The member in a Free Association does not tell the proxy what to do. 
Rather, at least in the structures I envision, the member chooses the 
proxy. The proxy acts in two ways: in the upward direction, the proxy 
discusses and acts according to his or her best understanding. In the 
downward direction, the proxy receives communication from the member and 
advises the member. There is information flow in both direction, but not 
control in either direction. The power remains in the hands of the member. 
That's why it is so important that the organization itself not collect 
property (or other aspects of power besides communication). Once an 
organization has power, decisions must be and will be made with regard to 
that power, and those decisions will disenfranchise the minority. And 
everyone is in the minority with regard to something. Even organizations 
which start out as free associations and which have very strong community 
spirit, over the years become polarized, with the organization being 
perceived as one entity and the members as something else. I've seen it 
again and again in nonprofits. People may still support the organization, 
but often only because there is no alternative. Organizations have to 
struggle to keep people involved.

In the DemoEx example, I'd have had the organization not attempt to elect a 
pledged candidate. Rather, the organization would simply be a means for 
voters to communicate and to attempt to reach agreement on actions to be 
taken, using a delegable proxy structure. However, the organization itself 
would not collect funds, it would not vote to distribute funds (except by 
the individual consent of the members who contributed the funds), and it 
would not make election decisions. It would hold votes, but it would report 
the results of those votes, it would not determine a "winner." "97.3% of 
those voting, in person or by proxy, favored recommending that members vote 
for candidate X, 2.3% favored candidate Y, and 0.6% recommended staying 
home." Now, if I preferred candidate Y, and I saw that (and trusted that it 
wasn't fraudulent), I would first consider whether or not I could accept 
candidate X. If so, I'd either vote for him or her or stay home. If not, I 
might still vote for Y. Or I might stay home.

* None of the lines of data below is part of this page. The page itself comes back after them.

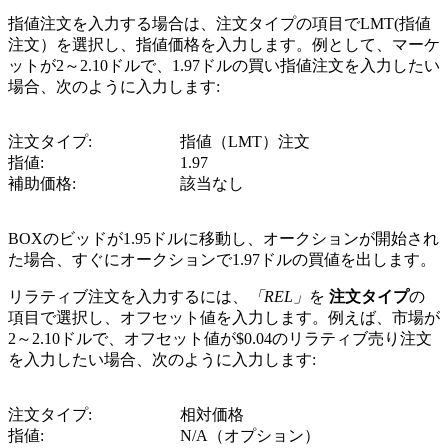
指値注文を入力する場合は、注文タイプの項目でLMT(指値
注文）を選択し、指値価格を入力します。例として、マーケ
ットが2～2.10ドルで、1.97ドルの買い指値注文を入力したい
場合、次のように入力します:
注文タイプ:
指値（LMT）注文
指値:
1.97
補助価格:
該当なし
BOXのビッドが1.95ドルに移動し、オークションが開始され
た場合、すぐにオークションで1.97ドルの買値を出します。
リラティブ注文を入力するには、
「REL」
を
注文タイプ
の
項目で選択し、オフセット値を入力します。例えば、市場が
2～2.10ドルで、オフセット値が$0.04のリラティブ売り注文
を入力したい場合、次のように入力します:
注文タイプ:
相対価格
指値:
N/A（オプション）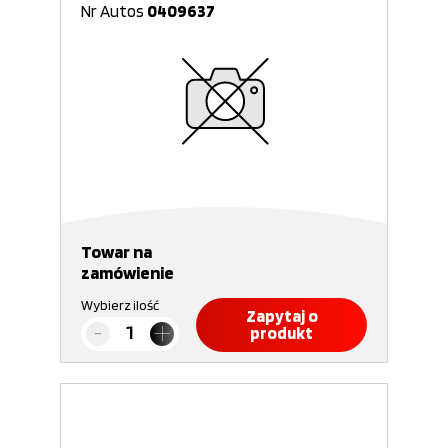
Nr Autos
0409637
Towar na
zamówienie
Wybierz ilość
Zapytaj o
produkt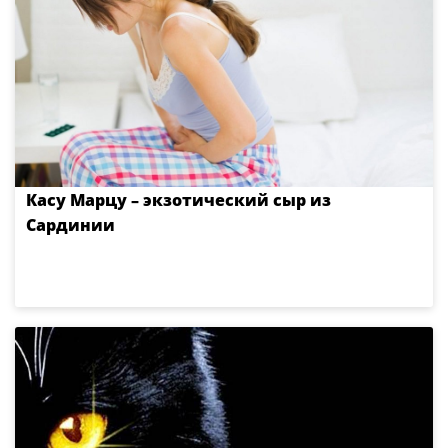
Касу Марцу – экзотический сыр из
Сардинии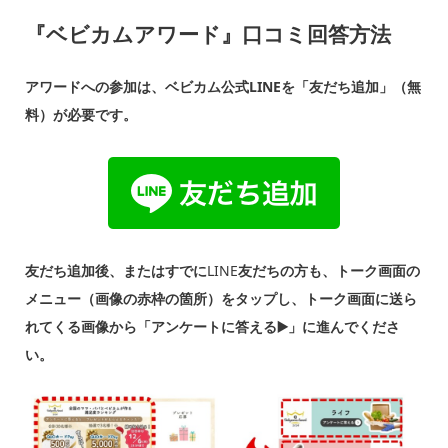
『ベビカムアワード』口コミ回答方法
アワードへの参加は、ベビカム公式LINEを「友だち追加」（無
料）が必要です。
友だち追加後、またはすでに
LINE
友だちの方も、トーク画面の
メニュー（画像の赤枠の箇所）をタップし、トーク画面に送ら
れてくる画像から「アンケートに答える▶️」に進んでくださ
い。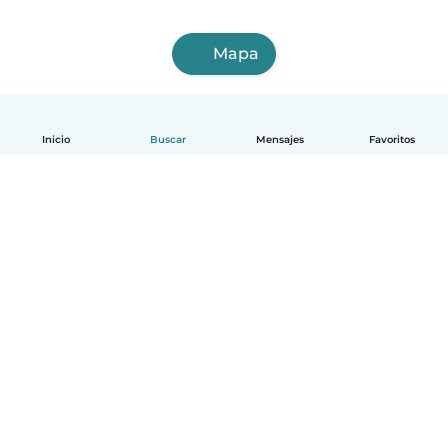
Mapa
Inicio
Buscar
Mensajes
Favoritos
Español
Cómo funciona
Ayuda
Términos y Privacidad
Precios
Datos de la empresa
Babysits para Empresas
Normas de la comunidad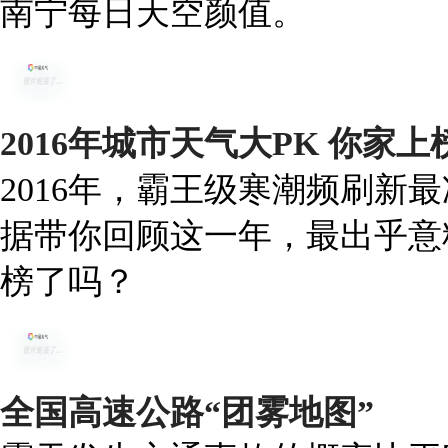
南宁每日天空颜值。
2016年城市天气大PK 你家
2016年，霸王级寒潮频刷新
据带你回顾这一年，最出乎意
榜了吗？
全国高速公路“团雾地图”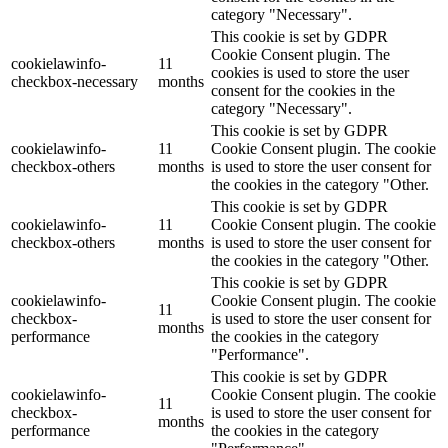
category "Necessary".
This cookie is set by GDPR
Cookie Consent plugin. The
cookielawinfo-
11
cookies is used to store the user
checkbox-necessary
months
consent for the cookies in the
category "Necessary".
This cookie is set by GDPR
cookielawinfo-
11
Cookie Consent plugin. The cookie
checkbox-others
months
is used to store the user consent for
the cookies in the category "Other.
This cookie is set by GDPR
cookielawinfo-
11
Cookie Consent plugin. The cookie
checkbox-others
months
is used to store the user consent for
the cookies in the category "Other.
This cookie is set by GDPR
cookielawinfo-
Cookie Consent plugin. The cookie
11
checkbox-
is used to store the user consent for
months
performance
the cookies in the category
"Performance".
This cookie is set by GDPR
cookielawinfo-
Cookie Consent plugin. The cookie
11
checkbox-
is used to store the user consent for
months
performance
the cookies in the category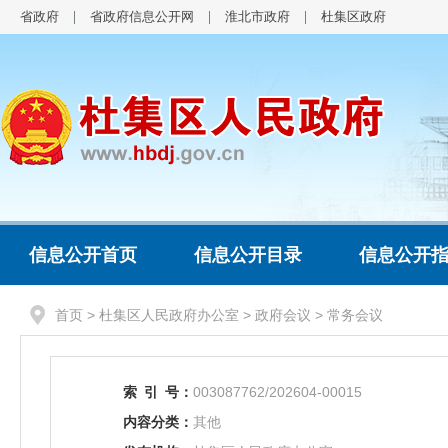
省政府
省政府信息公开网
淮北市政府
杜集区政府
信息公开首页
信息公开目录
信息公开
首页
>
杜集区人民政府办公室
>
政府会议
>
常务会议
索
引
号：
003087762/202604-00015
内容分类：
其他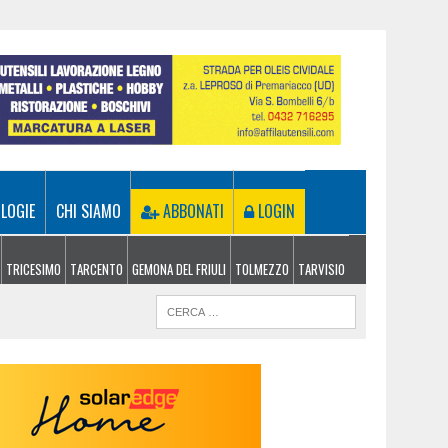
LOGIE
CHI SIAMO
ABBONATI
LOGIN
TRICESIMO
TARCENTO
GEMONA DEL FRIULI
TOLMEZZO
TARVISIO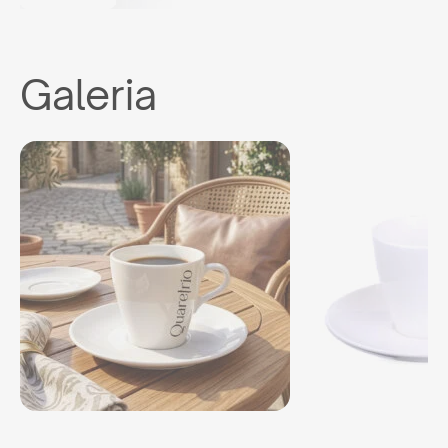
Galeria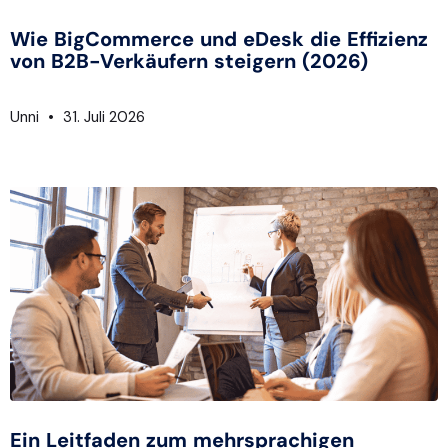
Wie BigCommerce und eDesk die Effizienz
von B2B-Verkäufern steigern (2026)
Unni
31. Juli 2026
Ein Leitfaden zum mehrsprachigen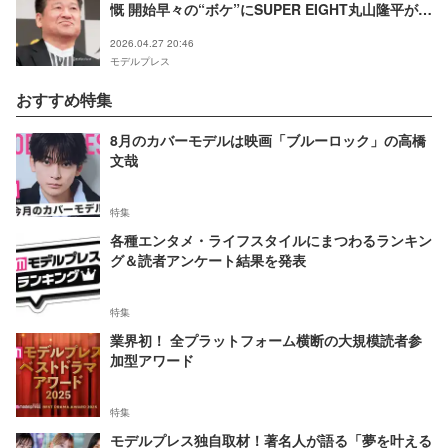
慨 開始早々の“ボケ”にSUPER EIGHT丸山隆平がツ
ッコミ【名無し】
2026.04.27 20:46
モデルプレス
おすすめ特集
8月のカバーモデルは映画「ブルーロック」の高橋
文哉
特集
各種エンタメ・ライフスタイルにまつわるランキン
グ＆読者アンケート結果を発表
特集
業界初！ 全プラットフォーム横断の大規模読者参
加型アワード
特集
モデルプレス独自取材！著名人が語る「夢を叶える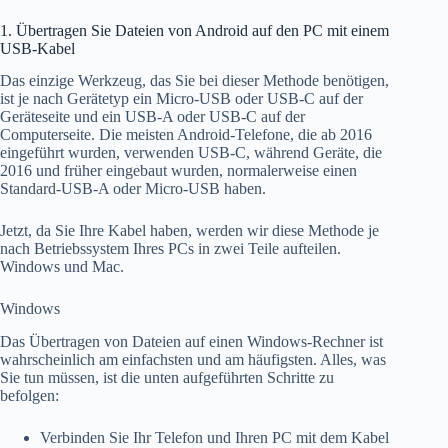
1. Übertragen Sie Dateien von Android auf den PC mit einem
USB-Kabel
Das einzige Werkzeug, das Sie bei dieser Methode benötigen,
ist je nach Gerätetyp ein Micro-USB oder USB-C auf der
Geräteseite und ein USB-A oder USB-C auf der
Computerseite. Die meisten Android-Telefone, die ab 2016
eingeführt wurden, verwenden USB-C, während Geräte, die
2016 und früher eingebaut wurden, normalerweise einen
Standard-USB-A oder Micro-USB haben.
Jetzt, da Sie Ihre Kabel haben, werden wir diese Methode je
nach Betriebssystem Ihres PCs in zwei Teile aufteilen.
Windows und Mac.
Windows
Das Übertragen von Dateien auf einen Windows-Rechner ist
wahrscheinlich am einfachsten und am häufigsten. Alles, was
Sie tun müssen, ist die unten aufgeführten Schritte zu
befolgen:
Verbinden Sie Ihr Telefon und Ihren PC mit dem Kabel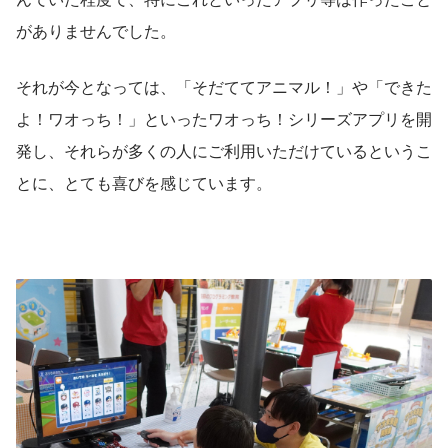
がありませんでした。
それが今となっては、「そだててアニマル！」や「できた
よ！ワオっち！」といったワオっち！シリーズアプリを開
発し、それらが多くの人にご利用いただけているというこ
とに、とても喜びを感じています。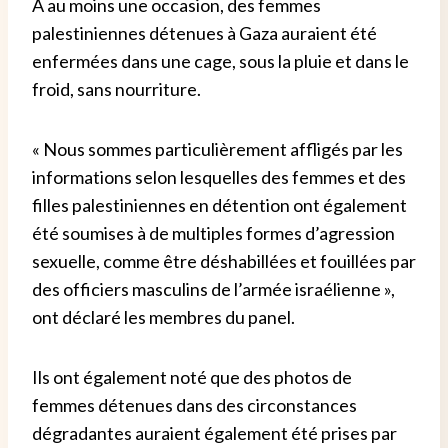
À au moins une occasion, des femmes
palestiniennes détenues à Gaza auraient été
enfermées dans une cage, sous la pluie et dans le
froid, sans nourriture.
« Nous sommes particulièrement affligés par les
informations selon lesquelles des femmes et des
filles palestiniennes en détention ont également
été soumises à de multiples formes d’agression
sexuelle, comme être déshabillées et fouillées par
des officiers masculins de l’armée israélienne »,
ont déclaré les membres du panel.
Ils ont également noté que des photos de
femmes détenues dans des circonstances
dégradantes auraient également été prises par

Now, because the organization would be FA/DP, there actually would be no 
reason for anyone *not* to join it. It wouldn't cost anything. It wouldn't 
even take any significant amount of time. If one already knew who one 
trusted, it could be that simple. Join, choose the proxy, and proceed to do 
whatever else one prefers to do in life.... Because the organization 
doesn't actually hold an election, because one's funds or name is never 
used contrary to one's permission, there, quite simply, is no rational 
reason not to join. It isn't partisan. Except, of course, it favors democracy.

It was the goal of Demoex to get the other politicians in the town to join 
and participate. But because of how they proceeded, the existing political 
structure saw them as an enemy. As they were, at least in some senses. By 
not competing directly in the elections, they would have been much more 
likely to attract the cooperation of incumbents.

I live in a Town Meeting town. About as pure a direct democracy as you can 
get in the U.S. And it is suffering from a distance between the people and 
the town government. The people think of the town and its government as 
"them." At least most of them do. A few, who are well-connected and active, 
do think of the town as "us." But it *could* be nearly everyone who would 
think that way....

>BTW, does ul-Rahman means "the merciful and compasssionate one"?

Yes. and Abd means "slave" or "servant" or "lover" or "worshipper."